▶ _TASK GOAL_: Could you write out the records below exactly, without omitting a line?

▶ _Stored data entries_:
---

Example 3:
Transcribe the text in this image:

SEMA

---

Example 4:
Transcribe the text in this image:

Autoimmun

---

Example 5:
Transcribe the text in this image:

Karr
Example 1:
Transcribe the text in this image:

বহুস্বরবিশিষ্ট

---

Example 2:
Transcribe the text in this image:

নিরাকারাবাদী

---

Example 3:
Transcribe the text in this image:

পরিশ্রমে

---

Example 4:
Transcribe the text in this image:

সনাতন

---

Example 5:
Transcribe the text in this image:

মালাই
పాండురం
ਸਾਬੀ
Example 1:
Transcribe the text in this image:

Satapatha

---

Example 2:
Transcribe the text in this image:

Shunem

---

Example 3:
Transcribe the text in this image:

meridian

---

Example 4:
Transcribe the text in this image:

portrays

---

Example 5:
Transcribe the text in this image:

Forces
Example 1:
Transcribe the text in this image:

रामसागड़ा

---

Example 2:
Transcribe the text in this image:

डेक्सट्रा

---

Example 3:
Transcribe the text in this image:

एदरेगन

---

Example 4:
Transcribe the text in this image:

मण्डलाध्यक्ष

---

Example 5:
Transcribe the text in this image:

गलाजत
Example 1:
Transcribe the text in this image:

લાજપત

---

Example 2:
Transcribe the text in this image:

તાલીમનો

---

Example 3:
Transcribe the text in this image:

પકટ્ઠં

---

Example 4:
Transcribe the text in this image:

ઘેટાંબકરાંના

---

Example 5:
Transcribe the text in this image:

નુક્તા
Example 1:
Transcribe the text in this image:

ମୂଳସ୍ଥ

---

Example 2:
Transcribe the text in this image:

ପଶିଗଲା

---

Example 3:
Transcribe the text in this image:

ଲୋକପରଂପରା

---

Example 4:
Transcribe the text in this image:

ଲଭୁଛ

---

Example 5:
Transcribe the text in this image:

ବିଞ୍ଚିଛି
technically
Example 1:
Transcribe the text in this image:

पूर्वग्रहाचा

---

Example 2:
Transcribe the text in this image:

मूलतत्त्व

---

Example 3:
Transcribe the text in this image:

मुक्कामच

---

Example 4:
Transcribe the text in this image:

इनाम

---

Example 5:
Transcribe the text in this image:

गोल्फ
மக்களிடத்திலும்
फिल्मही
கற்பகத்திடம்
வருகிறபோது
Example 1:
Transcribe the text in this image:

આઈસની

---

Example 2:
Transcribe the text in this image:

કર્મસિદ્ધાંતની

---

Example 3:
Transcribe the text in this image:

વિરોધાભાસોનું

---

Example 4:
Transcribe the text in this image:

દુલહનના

▶ _ANSWER FOR THIS EXERCISE_:
---

Example 3:
Transcribe the text in this image:

SEMA

---

Example 4:
Transcribe the text in this image:

Autoimmun

---

Example 5:
Transcribe the text in this image:

Karr
Example 1:
Transcribe the text in this image:

বহুস্বরবিশিষ্ট

---

Example 2:
Transcribe the text in this image:

নিরাকারাবাদী

---

Example 3:
Transcribe the text in this image:

পরিশ্রমে

---

Example 4:
Transcribe the text in this image:

সনাতন

---

Example 5:
Transcribe the text in this image:

মালাই
పాండురం
ਸਾਬੀ
Example 1:
Transcribe the text in this image:

Satapatha

---

Example 2:
Transcribe the text in this image:

Shunem

---

Example 3:
Transcribe the text in this image:

meridian

---

Example 4:
Transcribe the text in this image:

portrays

---

Example 5:
Transcribe the text in this image:

Forces
Example 1:
Transcribe the text in this image:

रामसागड़ा

---

Example 2:
Transcribe the text in this image:

डेक्सट्रा

---

Example 3:
Transcribe the text in this image:

एदरेगन

---

Example 4:
Transcribe the text in this image:

मण्डलाध्यक्ष

---

Example 5:
Transcribe the text in this image:

गलाजत
Example 1:
Transcribe the text in this image:

લાજપત

---

Example 2:
Transcribe the text in this image:

તાલીમનો

---

Example 3:
Transcribe the text in this image:

પકટ્ઠં

---

Example 4:
Transcribe the text in this image:

ઘેટાંબકરાંના

---

Example 5:
Transcribe the text in this image:

નુક્તા
Example 1:
Transcribe the text in this image:

ମୂଳସ୍ଥ

---

Example 2:
Transcribe the text in this image:

ପଶିଗଲା

---

Example 3:
Transcribe the text in this image:

ଲୋକପରଂପରା

---

Example 4:
Transcribe the text in this image:

ଲଭୁଛ

---

Example 5:
Transcribe the text in this image:

ବିଞ୍ଚିଛି
technically
Example 1:
Transcribe the text in this image:

पूर्वग्रहाचा

---

Example 2:
Transcribe the text in this image:

मूलतत्त्व

---

Example 3:
Transcribe the text in this image:

मुक्कामच

---

Example 4:
Transcribe the text in this image:

इनाम

---

Example 5:
Transcribe the text in this image:

गोल्फ
மக்களிடத்திலும்
फिल्मही
கற்பகத்திடம்
வருகிறபோது
Example 1:
Transcribe the text in this image:

આઈસની

---

Example 2:
Transcribe the text in this image:

કર્મસિદ્ધાંતની

---

Example 3:
Transcribe the text in this image:

વિરોધાભાસોનું

---

Example 4:
Transcribe the text in this image:

દુલહનના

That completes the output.